What you need to do
All lines from the line containing "X15400Y-207400D03*" up to and including the last line of the listing below should be echoed exactly; no other lines belong in the response.

Given records
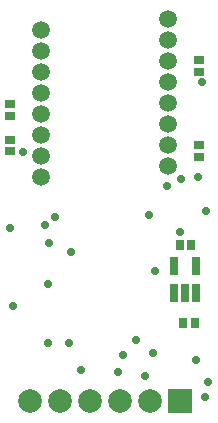
<source format=gbs>
G04 EAGLE Gerber RS-274X export*
G75*
%MOMM*%
%FSLAX34Y34*%
%LPD*%
%INSoldermask Bottom*%
%IPPOS*%
%AMOC8*
5,1,8,0,0,1.08239X$1,22.5*%
G01*
G04 Define Apertures*
%ADD10R,0.832300X0.763200*%
%ADD11R,0.763200X0.832300*%
%ADD12R,0.847200X0.738300*%
%ADD13C,1.503200*%
%ADD14R,0.762000X1.625600*%
%ADD15R,2.003200X2.003200*%
%ADD16C,2.003200*%
%ADD17C,0.705600*%
D10*
X-80000Y-4846D03*
X-80000Y4846D03*
X-80000Y-25154D03*
X-80000Y-34846D03*
D11*
X66454Y-180100D03*
X76146Y-180100D03*
X73446Y-114400D03*
X63754Y-114400D03*
D12*
X80000Y-29925D03*
X80000Y-40075D03*
X80000Y42075D03*
X80000Y31925D03*
D13*
X-53500Y-56600D03*
X-53500Y-38800D03*
X-53500Y-21000D03*
X-53500Y-3200D03*
X-53500Y14600D03*
X-53500Y32400D03*
X-53500Y50200D03*
X-53500Y68000D03*
X53500Y76900D03*
X53500Y59100D03*
X53500Y41300D03*
X53500Y23500D03*
X53500Y5700D03*
X53500Y-12100D03*
X53500Y-29900D03*
X53500Y-47700D03*
D14*
X77600Y-154744D03*
X68100Y-154744D03*
X58600Y-154744D03*
X58600Y-131856D03*
X77600Y-131856D03*
D15*
X63500Y-246540D03*
D16*
X38100Y-246540D03*
X12700Y-246540D03*
X-12700Y-246540D03*
X-38100Y-246540D03*
X-63500Y-246540D03*
D17*
X82700Y23700D03*
X86100Y-86000D03*
X79300Y-57200D03*
X64100Y-103700D03*
X77200Y-211500D03*
X-80100Y-99900D03*
X-48000Y-197700D03*
X-47700Y-147500D03*
X-77800Y-166400D03*
X-30100Y-197100D03*
X33900Y-225500D03*
X-20100Y-219800D03*
X26400Y-195100D03*
X42500Y-136300D03*
X-28100Y-120200D03*
X-46800Y-113100D03*
X-50500Y-97300D03*
X-69500Y-35300D03*
X-41900Y-90400D03*
X37600Y-88900D03*
X53100Y-64600D03*
X85300Y-243000D03*
X87900Y-230400D03*
X15400Y-207400D03*
X64400Y-58400D03*
X11400Y-221800D03*
X40900Y-206000D03*
M02*

</source>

Answer box
X15400Y-207400D03*
X64400Y-58400D03*
X11400Y-221800D03*
X40900Y-206000D03*
M02*

</source>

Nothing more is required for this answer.